Take Aspect's experiment, it has brought the debate about indetermination and hidden variables much further.

 

Not really - Aspect and the other experimental tests of Bell's theorem/inequality confirmed (or went a long way towards confirming) the "spukhafte Fernwirkung" of Quantum mechanics and showed that even the great Einstein could not explain away QM's weirdness. The fundamental non-classical and non-quotidian nature of QM remains - the fact that there are handfuls of competing interpretations vying for recognition and that these remain mere interpretations rather than testable hypotheses demonstrates that this is NOT concrete and simple.

 

All these make QM very much concrete now.

 

Really No. We have the maths that works and the predictions are as well tested as any theory so far in science. But there are gaping holes in our knowledge, which most scientists rightly ignore much of the time for the sake of expediency, the proposed solutions to which are wide-reaching, incredibly exciting, and mutually contradictory. This is not settled concrete science - this is the cutting edge where sometimes the imagination is let loose and all is still to play for.

 

 

We do need particles as a way to count some properties as integer numbers, for instance the charge - yes, "indivisible". But we don't need these particles to be at one place. Misregarding that is what makes QM apparently weird.

 

Though, I still have to understand why a particle doesn't interact with itself.

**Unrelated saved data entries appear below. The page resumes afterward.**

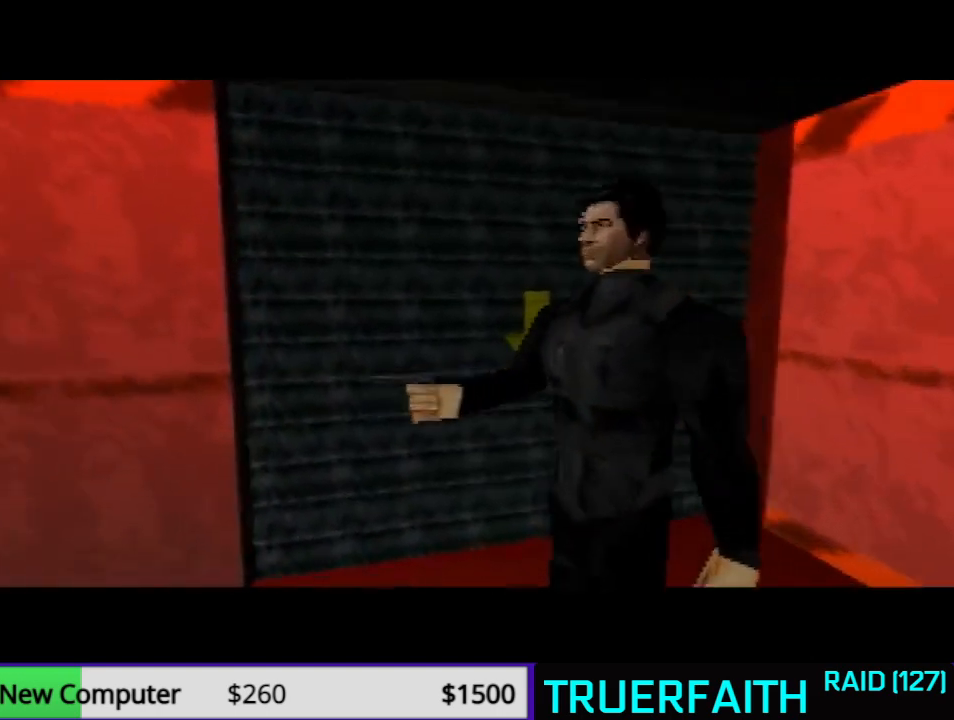
{"buttons": [], "left_stick": "up-right", "events": []}
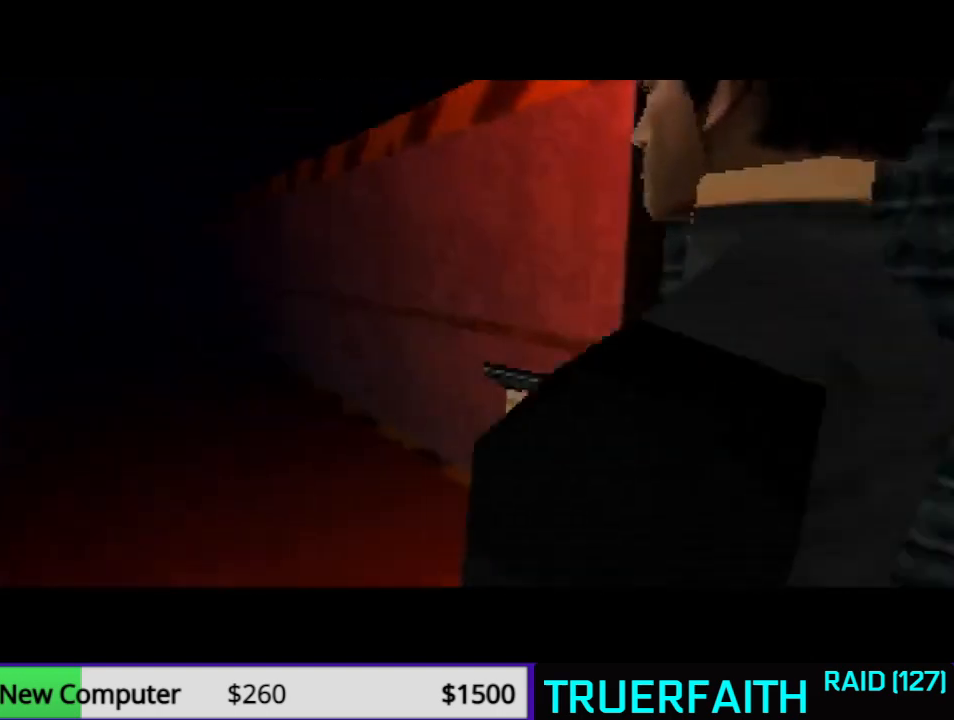
{"buttons": [], "left_stick": "up-right", "events": []}
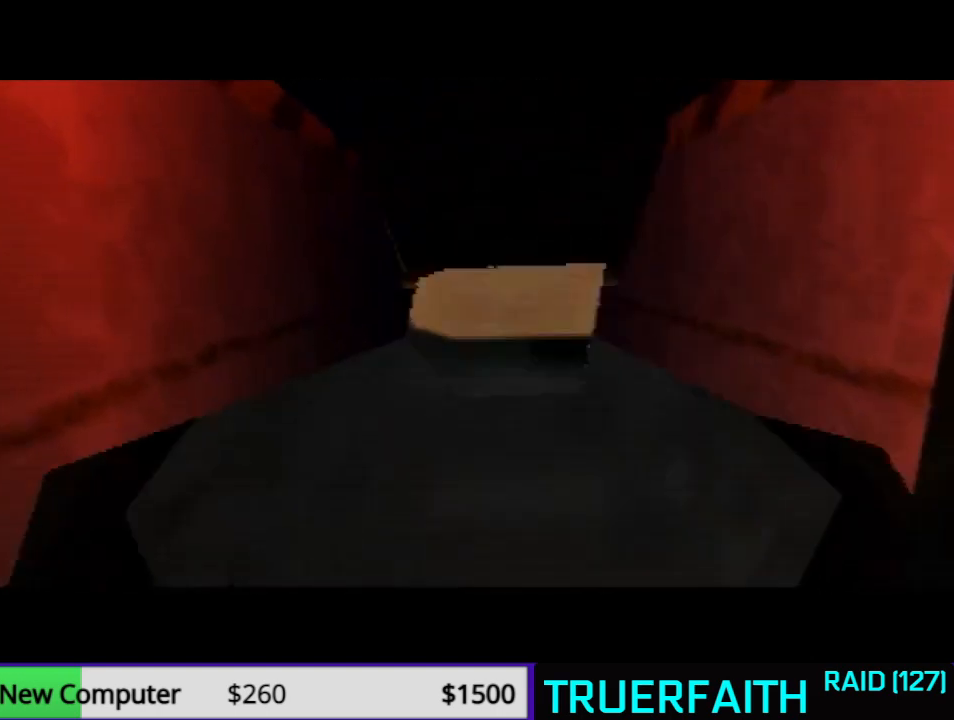
{"buttons": [], "left_stick": "up-right", "events": []}
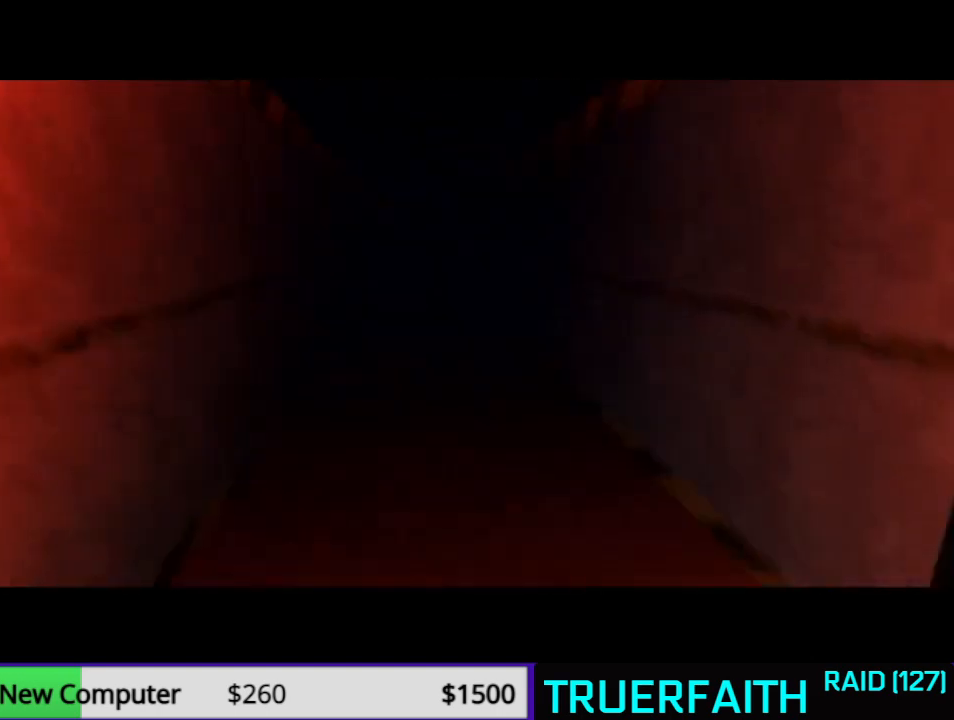
{"buttons": [], "left_stick": "center", "events": [[267, "left_stick", "center"]]}
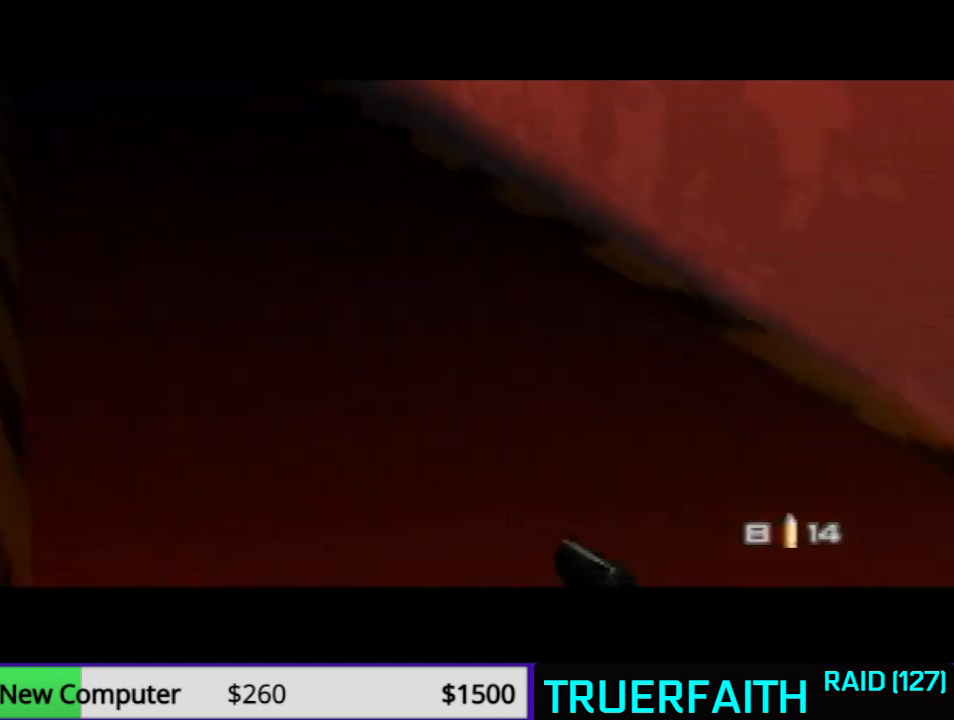
{"buttons": [], "left_stick": "center", "events": [[300, "left_stick", "down-right"], [433, "left_stick", "center"]]}
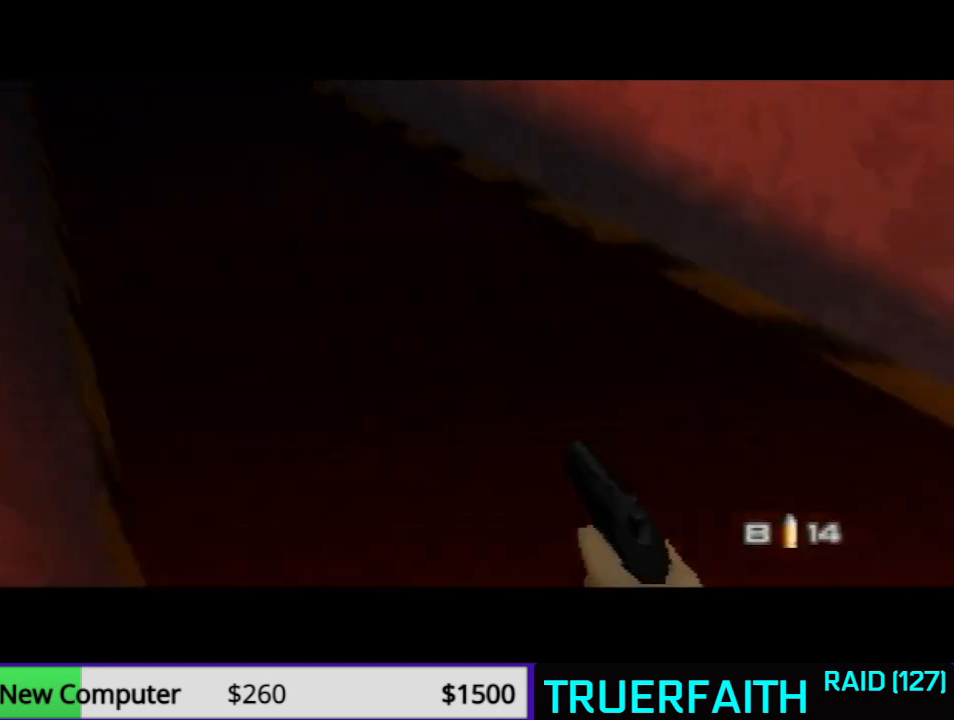
{"buttons": [], "left_stick": "center", "events": [[33, "left_stick", "down-right"], [233, "left_stick", "center"]]}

Between two particles, we compute an interaction over all possible pairs of positions, but for one particle, never: it doesn't repel itself.

 

"But we don't need these particles to be at one place" Thinking that this is normal and not a massive departure from classical physics is why you do not appreciate the game-changing nature of quantum mechanics. That a photon can behave as a particle or a wave is an argument that extends back many years - some might say that Huygens and Newtons were both right and yet others would argue that they were both wrong; but that a marcromolecule of significant size has wave like properties is not readily acceptable to the classical mind. It works; we understand the protocols, the maths, and the predictions as well as any part of science; we deal with quantum mechanical particles and understand their interactions and can calculate their likelihood -- but it is still weird.